◆ WHAT YOU ARE ASKED TO DO ◆
Take the entries below and print only the lines from the one with "Link will fail" through the one with "and knowledge.", exactly as they stand, both ends included.

(Saved data entries)

----

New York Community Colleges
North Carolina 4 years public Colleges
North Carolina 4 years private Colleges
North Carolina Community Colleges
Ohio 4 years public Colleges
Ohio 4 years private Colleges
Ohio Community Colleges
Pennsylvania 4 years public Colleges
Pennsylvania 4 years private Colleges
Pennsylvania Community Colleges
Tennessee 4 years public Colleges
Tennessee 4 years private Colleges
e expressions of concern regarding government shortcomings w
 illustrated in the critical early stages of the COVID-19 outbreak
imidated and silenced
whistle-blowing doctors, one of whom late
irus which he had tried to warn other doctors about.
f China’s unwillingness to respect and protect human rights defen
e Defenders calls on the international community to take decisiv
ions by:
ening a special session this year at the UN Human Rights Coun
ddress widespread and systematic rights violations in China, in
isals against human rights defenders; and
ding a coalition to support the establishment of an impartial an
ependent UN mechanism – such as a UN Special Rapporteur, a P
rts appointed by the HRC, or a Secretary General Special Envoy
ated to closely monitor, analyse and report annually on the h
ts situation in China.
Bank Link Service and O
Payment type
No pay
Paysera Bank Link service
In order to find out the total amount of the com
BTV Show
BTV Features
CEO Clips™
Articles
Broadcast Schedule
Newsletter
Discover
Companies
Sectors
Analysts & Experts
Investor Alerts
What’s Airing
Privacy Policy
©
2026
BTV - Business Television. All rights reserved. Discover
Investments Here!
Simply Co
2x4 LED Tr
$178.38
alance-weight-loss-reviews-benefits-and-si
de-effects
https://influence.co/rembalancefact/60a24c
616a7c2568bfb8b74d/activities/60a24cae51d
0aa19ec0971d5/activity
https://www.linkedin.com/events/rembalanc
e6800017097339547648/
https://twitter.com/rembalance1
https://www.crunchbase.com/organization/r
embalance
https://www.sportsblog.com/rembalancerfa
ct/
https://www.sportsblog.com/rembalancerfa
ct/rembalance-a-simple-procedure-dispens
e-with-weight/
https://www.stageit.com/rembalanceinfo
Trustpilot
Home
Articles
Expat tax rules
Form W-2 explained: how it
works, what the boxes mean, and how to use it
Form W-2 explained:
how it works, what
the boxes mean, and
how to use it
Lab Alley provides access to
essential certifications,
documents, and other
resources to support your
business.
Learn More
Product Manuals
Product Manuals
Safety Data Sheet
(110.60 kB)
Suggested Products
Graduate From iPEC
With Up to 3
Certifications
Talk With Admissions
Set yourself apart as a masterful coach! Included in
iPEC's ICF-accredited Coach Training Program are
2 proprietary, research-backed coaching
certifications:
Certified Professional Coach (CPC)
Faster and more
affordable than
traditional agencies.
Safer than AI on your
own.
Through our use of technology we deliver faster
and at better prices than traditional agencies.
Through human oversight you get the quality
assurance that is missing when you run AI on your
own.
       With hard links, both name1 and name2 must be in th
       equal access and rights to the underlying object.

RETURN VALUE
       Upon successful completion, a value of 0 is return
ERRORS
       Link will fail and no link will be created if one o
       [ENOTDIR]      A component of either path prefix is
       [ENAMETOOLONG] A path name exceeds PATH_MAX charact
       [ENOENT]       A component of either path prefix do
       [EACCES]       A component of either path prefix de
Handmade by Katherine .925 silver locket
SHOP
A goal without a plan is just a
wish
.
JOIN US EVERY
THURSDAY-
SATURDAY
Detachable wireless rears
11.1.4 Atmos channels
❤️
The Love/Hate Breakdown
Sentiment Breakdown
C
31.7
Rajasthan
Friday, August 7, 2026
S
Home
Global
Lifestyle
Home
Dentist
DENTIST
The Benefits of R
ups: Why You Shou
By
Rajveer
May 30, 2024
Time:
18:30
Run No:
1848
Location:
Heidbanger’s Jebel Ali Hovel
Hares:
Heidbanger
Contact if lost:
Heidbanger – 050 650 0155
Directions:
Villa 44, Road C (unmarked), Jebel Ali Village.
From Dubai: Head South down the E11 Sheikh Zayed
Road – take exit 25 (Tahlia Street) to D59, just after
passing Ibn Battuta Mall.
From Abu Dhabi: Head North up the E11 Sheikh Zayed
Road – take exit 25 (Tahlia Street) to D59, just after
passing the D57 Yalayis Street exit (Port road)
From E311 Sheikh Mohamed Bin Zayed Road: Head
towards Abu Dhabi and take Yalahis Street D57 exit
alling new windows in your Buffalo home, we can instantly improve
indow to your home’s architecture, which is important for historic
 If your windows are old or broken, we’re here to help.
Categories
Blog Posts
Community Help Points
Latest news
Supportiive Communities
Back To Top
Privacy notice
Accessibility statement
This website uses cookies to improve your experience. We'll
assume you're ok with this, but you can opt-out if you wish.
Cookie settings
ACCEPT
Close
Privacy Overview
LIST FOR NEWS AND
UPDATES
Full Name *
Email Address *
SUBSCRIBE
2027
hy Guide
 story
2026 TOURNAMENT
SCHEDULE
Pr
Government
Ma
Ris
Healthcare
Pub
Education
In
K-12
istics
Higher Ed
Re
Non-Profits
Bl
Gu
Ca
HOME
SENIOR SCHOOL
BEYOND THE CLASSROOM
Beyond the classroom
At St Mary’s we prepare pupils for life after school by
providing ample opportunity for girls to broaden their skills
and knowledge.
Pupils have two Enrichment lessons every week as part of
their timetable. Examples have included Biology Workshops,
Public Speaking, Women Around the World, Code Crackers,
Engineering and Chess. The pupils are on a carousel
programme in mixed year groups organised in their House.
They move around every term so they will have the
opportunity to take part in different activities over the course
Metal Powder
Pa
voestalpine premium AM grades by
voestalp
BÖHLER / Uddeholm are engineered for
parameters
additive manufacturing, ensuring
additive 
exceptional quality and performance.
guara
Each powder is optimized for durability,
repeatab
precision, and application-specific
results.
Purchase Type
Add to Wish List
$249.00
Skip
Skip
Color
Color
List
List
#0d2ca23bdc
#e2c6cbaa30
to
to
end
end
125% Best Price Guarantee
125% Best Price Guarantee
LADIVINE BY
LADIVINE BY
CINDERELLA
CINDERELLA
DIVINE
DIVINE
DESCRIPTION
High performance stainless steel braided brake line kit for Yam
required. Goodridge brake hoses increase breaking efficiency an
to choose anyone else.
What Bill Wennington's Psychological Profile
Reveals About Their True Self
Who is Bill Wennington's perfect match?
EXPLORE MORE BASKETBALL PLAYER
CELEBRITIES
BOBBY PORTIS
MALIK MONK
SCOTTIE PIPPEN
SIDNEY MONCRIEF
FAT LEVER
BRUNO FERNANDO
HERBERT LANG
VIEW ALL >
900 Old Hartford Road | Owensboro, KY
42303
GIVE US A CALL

----

◆ COMPLETED TASK ◆
       Link will fail and no link will be created if one o
       [ENOTDIR]      A component of either path prefix is
       [ENAMETOOLONG] A path name exceeds PATH_MAX charact
       [ENOENT]       A component of either path prefix do
       [EACCES]       A component of either path prefix de
Handmade by Katherine .925 silver locket
SHOP
A goal without a plan is just a
wish
.
JOIN US EVERY
THURSDAY-
SATURDAY
Detachable wireless rears
11.1.4 Atmos channels
❤️
The Love/Hate Breakdown
Sentiment Breakdown
C
31.7
Rajasthan
Friday, August 7, 2026
S
Home
Global
Lifestyle
Home
Dentist
DENTIST
The Benefits of R
ups: Why You Shou
By
Rajveer
May 30, 2024
Time:
18:30
Run No:
1848
Location:
Heidbanger’s Jebel Ali Hovel
Hares:
Heidbanger
Contact if lost:
Heidbanger – 050 650 0155
Directions:
Villa 44, Road C (unmarked), Jebel Ali Village.
From Dubai: Head South down the E11 Sheikh Zayed
Road – take exit 25 (Tahlia Street) to D59, just after
passing Ibn Battuta Mall.
From Abu Dhabi: Head North up the E11 Sheikh Zayed
Road – take exit 25 (Tahlia Street) to D59, just after
passing the D57 Yalayis Street exit (Port road)
From E311 Sheikh Mohamed Bin Zayed Road: Head
towards Abu Dhabi and take Yalahis Street D57 exit
alling new windows in your Buffalo home, we can instantly improve
indow to your home’s architecture, which is important for historic
 If your windows are old or broken, we’re here to help.
Categories
Blog Posts
Community Help Points
Latest news
Supportiive Communities
Back To Top
Privacy notice
Accessibility statement
This website uses cookies to improve your experience. We'll
assume you're ok with this, but you can opt-out if you wish.
Cookie settings
ACCEPT
Close
Privacy Overview
LIST FOR NEWS AND
UPDATES
Full Name *
Email Address *
SUBSCRIBE
2027
hy Guide
 story
2026 TOURNAMENT
SCHEDULE
Pr
Government
Ma
Ris
Healthcare
Pub
Education
In
K-12
istics
Higher Ed
Re
Non-Profits
Bl
Gu
Ca
HOME
SENIOR SCHOOL
BEYOND THE CLASSROOM
Beyond the classroom
At St Mary’s we prepare pupils for life after school by
providing ample opportunity for girls to broaden their skills
and knowledge.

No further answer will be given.